Ein Herz kann nicht nur im übertragenen Sinne bei Liebeskummer brechen. Es gibt sehr wohl auch Situationen, wo emotionaler Schmerz sich direkt auf die körperliche Gesundheit auswirkt.

Ein besonders ungewöhnlicher Fall eines gebrochenen Herzens spielte sich in Houston im US-Bundesstaat Texas ab, wie die "Washington Post" berichtet. Eine ältere Frau wurde mit Schmerzen im Brustkorb ins Krankenhaus eingeliefert.

Sie hatte keinen Herzinfarkt, sondern ein gebrochenes Herz

Joanie Simpson musste sogar so schnell wie möglich in die Intensivstation gebracht werden und die Ärzte bereiteten sich bereits darauf vor, einen Herzinfarkt zu behandeln. Nach der ersten Untersuchung stellten sie aber eine andere Diagnose: Stress-Kardiomyopathie oder auch “Broken-Heart-Syndrom”.

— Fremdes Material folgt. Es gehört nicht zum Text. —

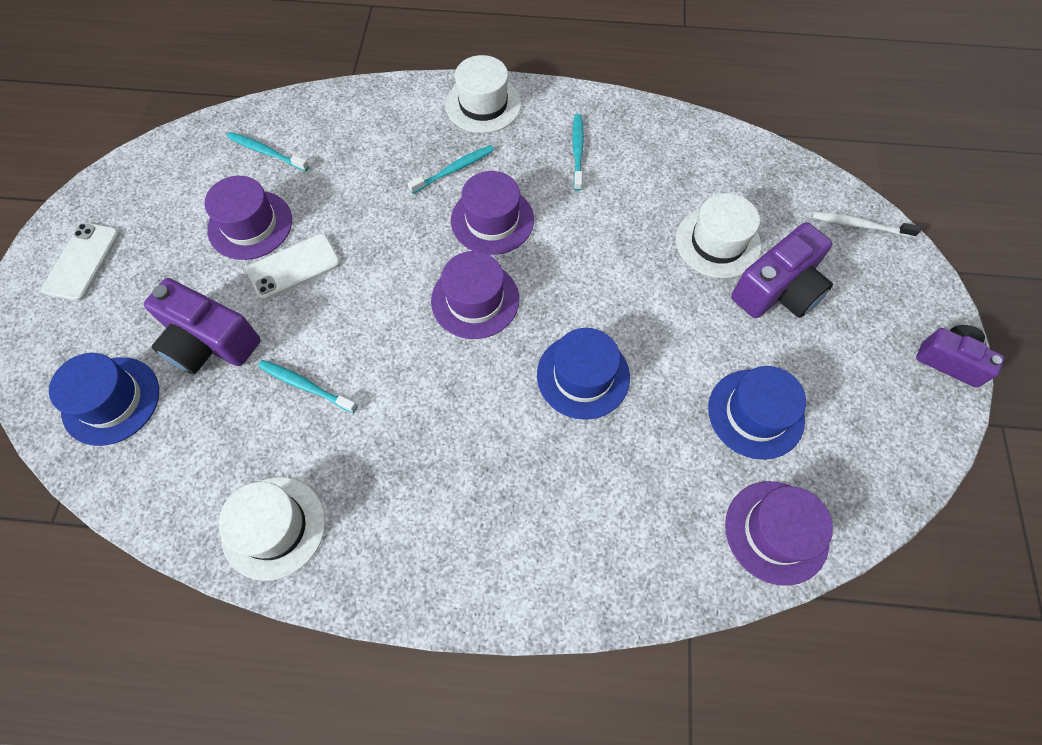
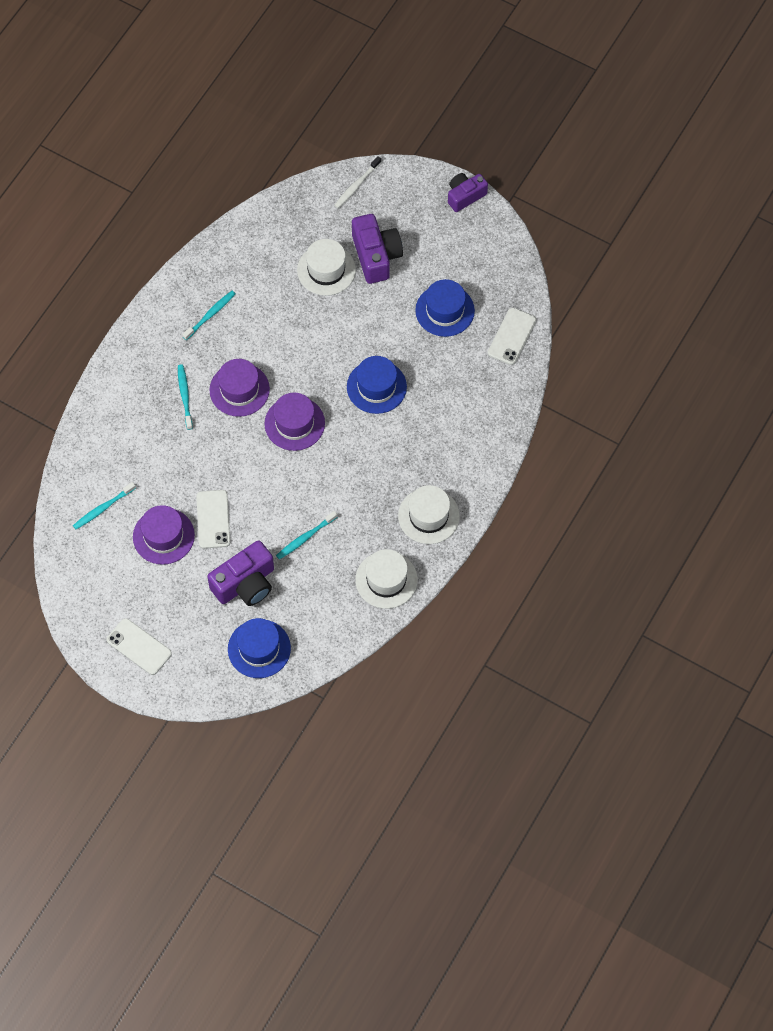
camera: 65 degrees left, 0 degrees up
white hat [445,55,521,133] -> white hat moved to [398,485,460,544]
turquoise toothbrush [572,114,584,191] -> turquoise toothbrush turned 105 degrees clockwise [182,291,236,340]
purple hat [725,481,833,586] -> white phone [488,308,536,365]

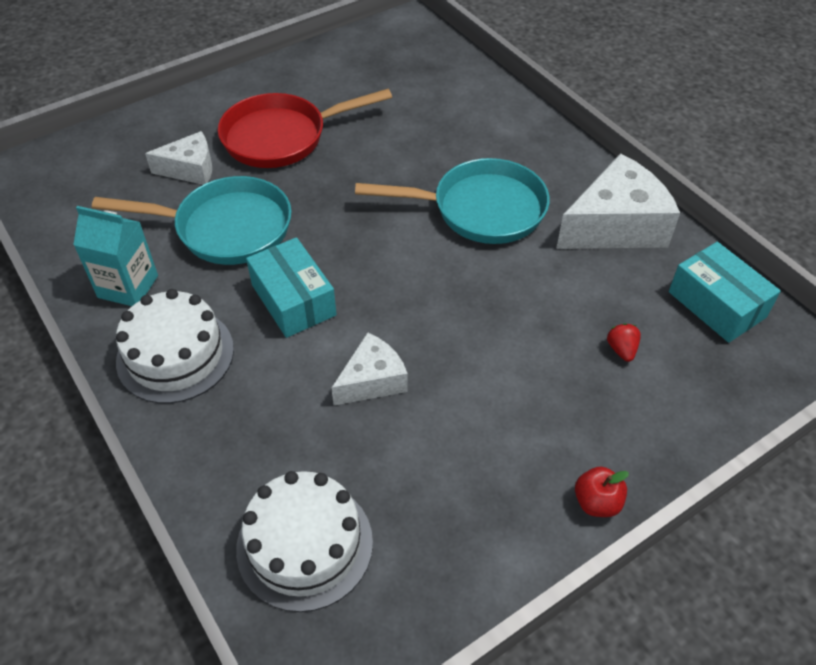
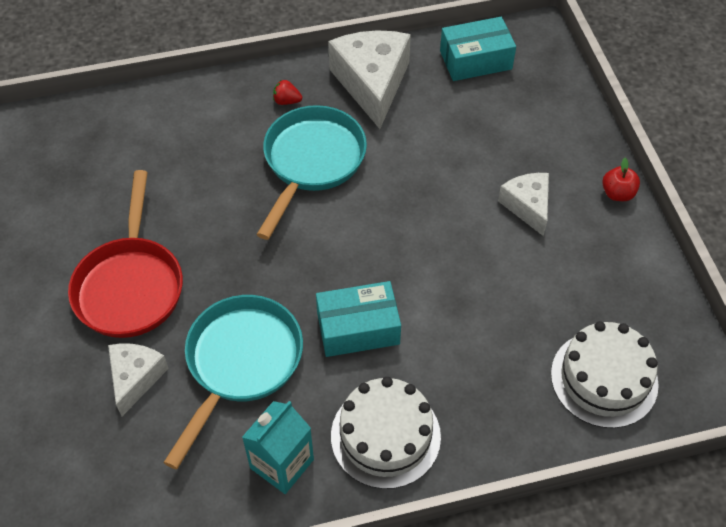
camera: 70 degrees left, 5 degrees up
white cheese [331,332,408,405] -> white cheese moved to [498,173,549,236]
red strawberry [607,323,641,362] -> red strawberry moved to [273,80,302,105]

Nachdem sich Simpson wieder erholt hatte, war auch schnell klar, was der Auslöser war: Sie konnte den Tod ihres Yorkshireterriers Meha einfach nicht verarbeiten. Der Hund war sehr krank, weshalb Simpson einen Termin zur Einschläferung vereinbarte. Als der Tag aber kam, schien es dem Hund gut zu gehen und sie sagte den Termin wieder ab. Doch kurz darauf starb der Hund trotzdem - und das brach Simpson sprichwörtlich das Herz.

Stress und emotionale Belastung als Auslöser

Da ihre Kinder bereits ausgezogen waren, war der Hund ihr Ein und Alles. Wie im Fachmagazin “New England Medicine Journal” berichtet wird, kommt es beim Broken-Heart-Syndrom zu Symptomen, die dem eines Herzinfarktes extrem ähnlich sind. Aufgrund von Stress und emotionaler Belastung kommt es zu Krämpfen im Herz.

Simpson durfte das Krankenhaus nach zwei Tagen wieder verlassen und ist jetzt - trotz gebrochenen Herzens - wieder wohlauf.